Adding to rumors that Russian President Vladimir Putin is close to death, Kyrylo Budanov, Ukraine’s defense intelligence chief, said in an interview on Wednesday that he has intelligence that the leader has terminal cancer.
“He’s been ill for a long time,” Budanov told ABC News. “I’m sure he has cancer. I think he’s going to die very quickly.” I expect it soon.”
When asked how he got the information, Budanov said it was human intelligence.
“We just know, from people, from sources,” he said.
Budanov believes Putin will die soon, but not before a final humiliating defeat in Ukraine.
The spy chief said, “This war must end before your death… We will win it in 2023.”
He also said that there would be a change of power in Russia after the death of Putin, who ruled for more than two decades.
Budanov said: “We should not be afraid of his transformation, as it will benefit the whole world.”
But others have warned that the regime’s future direction is far from certain, The Sun reported.
It depends on the outcome of a power struggle that has already begun in anticipation of Putin’s departure, said Russian war analyst and former loyalist Igor Strelkov.
“The fight for the political Olympus has begun among the groups surrounding Putin,” he said.

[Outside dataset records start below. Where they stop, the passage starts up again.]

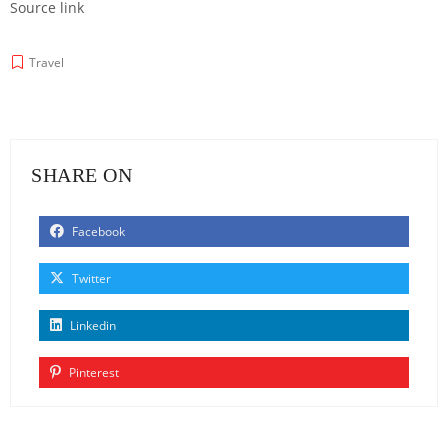
Source link
Travel
SHARE ON
Facebook
Twitter
Linkedin
Pinterest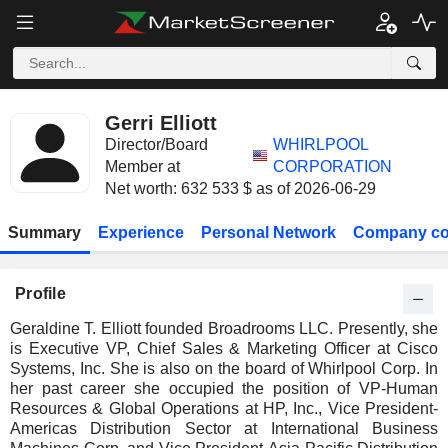
Gerri Elliott
Director/Board
WHIRLPOOL
Member at
CORPORATION
Net worth: 632 533 $ as of 2026-06-29
Summary
Experience
Personal Network
Company co
Profile
Geraldine T. Elliott founded Broadrooms LLC. Presently, she
is Executive VP, Chief Sales & Marketing Officer at Cisco
Systems, Inc. She is also on the board of Whirlpool Corp. In
her past career she occupied the position of VP-Human
Resources & Global Operations at HP, Inc., Vice President-
Americas Distribution Sector at International Business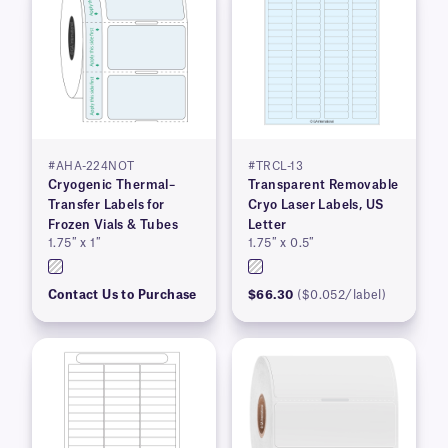
#AHA-224NOT
#TRCL-13
Cryogenic Thermal–
Transparent Removable
Transfer Labels for
Cryo Laser Labels, US
Frozen Vials & Tubes
Letter
1.75″ x 1″
1.75″ x 0.5″
Contact Us to Purchase
$66.30
($0.052/label)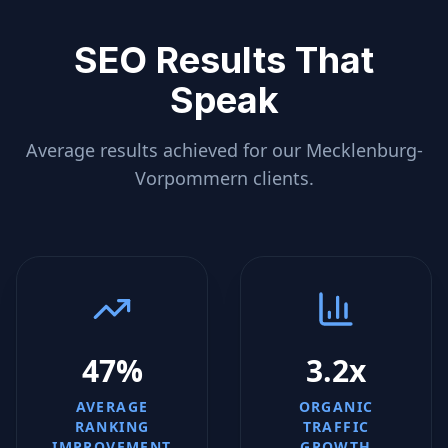
SEO Results That
Speak
Average results achieved for our
Mecklenburg-
Vorpommern
clients.
47%
3.2x
AVERAGE
ORGANIC
RANKING
TRAFFIC
IMPROVEMENT
GROWTH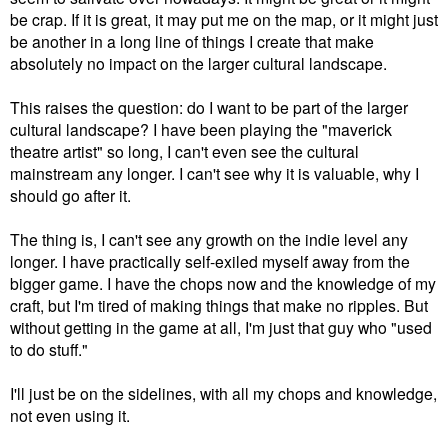
be crap. If it is great, it may put me on the map, or it might just
be another in a long line of things I create that make
absolutely no impact on the larger cultural landscape.
This raises the question: do I want to be part of the larger
cultural landscape? I have been playing the "maverick
theatre artist" so long, I can't even see the cultural
mainstream any longer. I can't see why it is valuable, why I
should go after it.
The thing is, I can't see any growth on the indie level any
longer. I have practically self-exiled myself away from the
bigger game. I have the chops now and the knowledge of my
craft, but I'm tired of making things that make no ripples. But
without getting in the game at all, I'm just that guy who "used
to do stuff."
I'll just be on the sidelines, with all my chops and knowledge,
not even using it.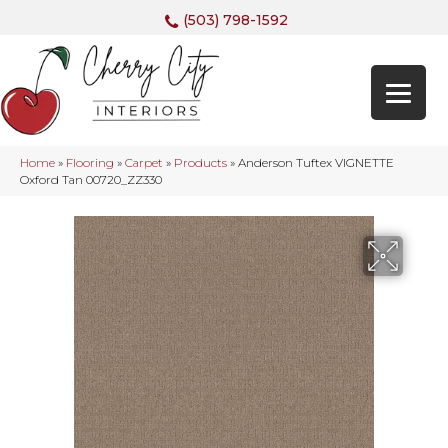
(503) 798-1592
Home
»
Flooring
»
Carpet
»
Products
»
Anderson Tuftex VIGNETTE
Oxford Tan 00720_ZZ330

He added that the battle to replace Putin is unfolding to the point where “even we can see it.”
Strelkov, a former colonel in the Federal Security Service’s (FSB) spy agency, was a key figure in Putin’s annexation of Crimea and the subjugation of Ukraine’s Donetsk region in 2014.

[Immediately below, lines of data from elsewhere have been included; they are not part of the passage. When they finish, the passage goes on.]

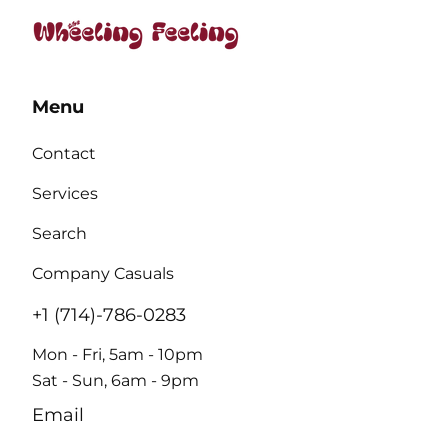
Menu
Contact
Services
Search
Company Casuals
+1 (714)-786-0283
Mon - Fri, 5am - 10pm
Sat - Sun, 6am - 9pm
Email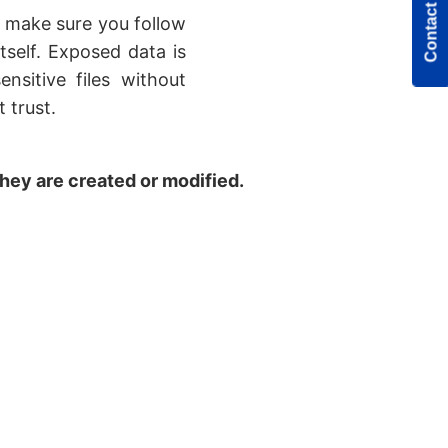
Contact Us
o make sure you follow
tself. Exposed data is
nsitive files without
 trust.
they are created or modified.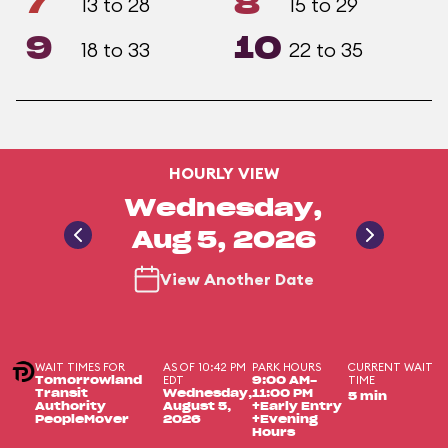
7
8
13 to 28
15 to 29
9
10
18 to 33
22 to 35
HOURLY VIEW
Wednesday,
Aug 5, 2026
View Another Date
WAIT TIMES FOR
AS OF 10:42 PM
PARK HOURS
CURRENT WAIT
EDT
TIME
Tomorrowland
9:00 AM-
Transit
Wednesday,
11:00 PM
5 min
Authority
August 5,
+Early Entry
PeopleMover
2026
+Evening
Hours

Names in the mix include Putin’s friend Yevgeny Prigozhin, head of Wagner’s private army, and loyalist forces in the Defense Ministry around struggling Defense Minister Sergei Shoigu and Agriculture Minister Dmitry Patrushev.
Armchair diagnoses of the Russian leader have gained traction since the war began on February 24, as social media users and analysts try to interpret footage that shows him apparently limping across Red Square, clinging to his desk and flashing a listless right arm.

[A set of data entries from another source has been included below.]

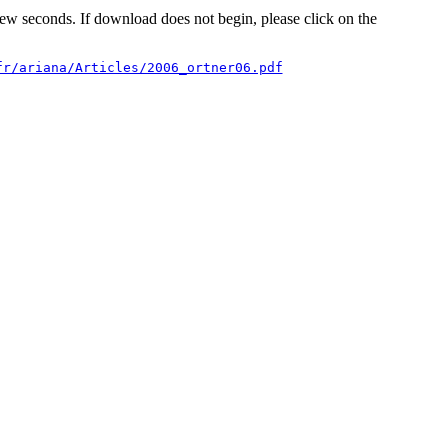
 few seconds. If download does not begin, please click on the
fr/ariana/Articles/2006_ortner06.pdf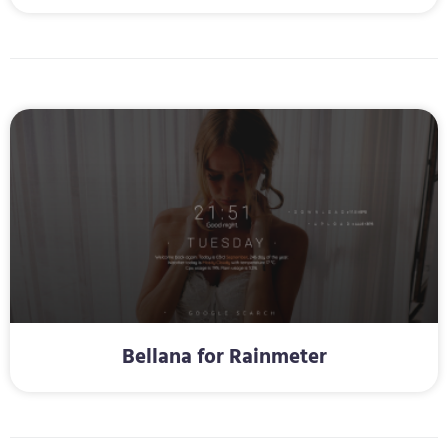
Bellana for Rainmeter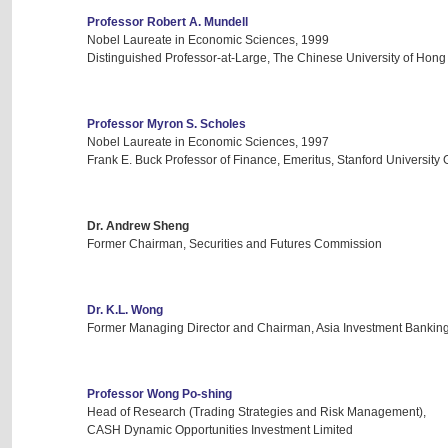
Professor Robert A. Mundell
Nobel Laureate in Economic Sciences, 1999
Distinguished Professor-at-Large, The Chinese University of Hon
Professor Myron S. Scholes
Nobel Laureate in Economic Sciences, 1997
Frank E. Buck Professor of Finance, Emeritus, Stanford University
Dr. Andrew Sheng
Former Chairman, Securities and Futures Commission
Dr. K.L. Wong
Former Managing Director and Chairman, Asia Investment Banking, M
Professor Wong Po-shing
Head of Research (Trading Strategies and Risk Management),
CASH Dynamic Opportunities Investment Limited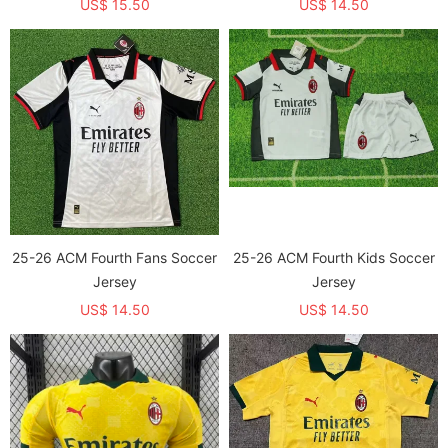
US$ 15.50
US$ 14.50
25-26 ACM Fourth Fans Soccer
25-26 ACM Fourth Kids Soccer
Jersey
Jersey
US$ 14.50
US$ 14.50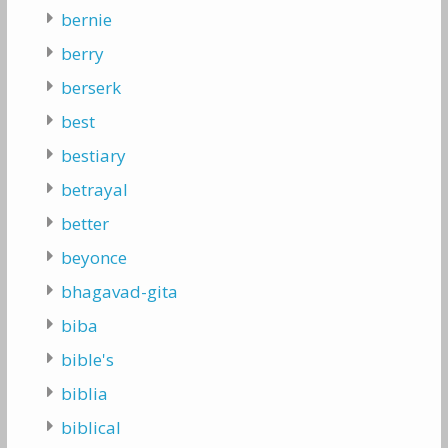
bernie
berry
berserk
best
bestiary
betrayal
better
beyonce
bhagavad-gita
biba
bible's
biblia
biblical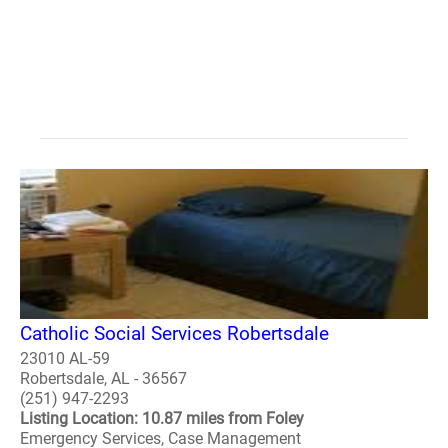
Catholic Social Services Robertsdale
23010 AL-59
Robertsdale, AL - 36567
(251) 947-2293
Listing Location: 10.87 miles from Foley
Emergency Services, Case Management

Cold War historian Sergey Radchenko tweeted that he took spy chief Budanov’s “claims with a pinch of salt, as they were likely intended for a psych operation,” but added that his record of predictions “isn’t bad.”. “this is partly a function of the vagueness,” Newsweek noted.
Budanov’s comments come as the head of Russian analysis at the Danish military intelligence service, identified only as Joakim, said in an interview with Copenhagen-based Berlingske newspaper that he did not believe Putin was terminally ill. However, he said he had likely received hormone treatment for cancer, which explained her “moon-shaped face.”
However, Joakim believed that Putin was in chronic pain after several falls and accidents.
“That’s why he tends to sit down and grip things hard. It’s to ease the pain,” the intelligence officer said.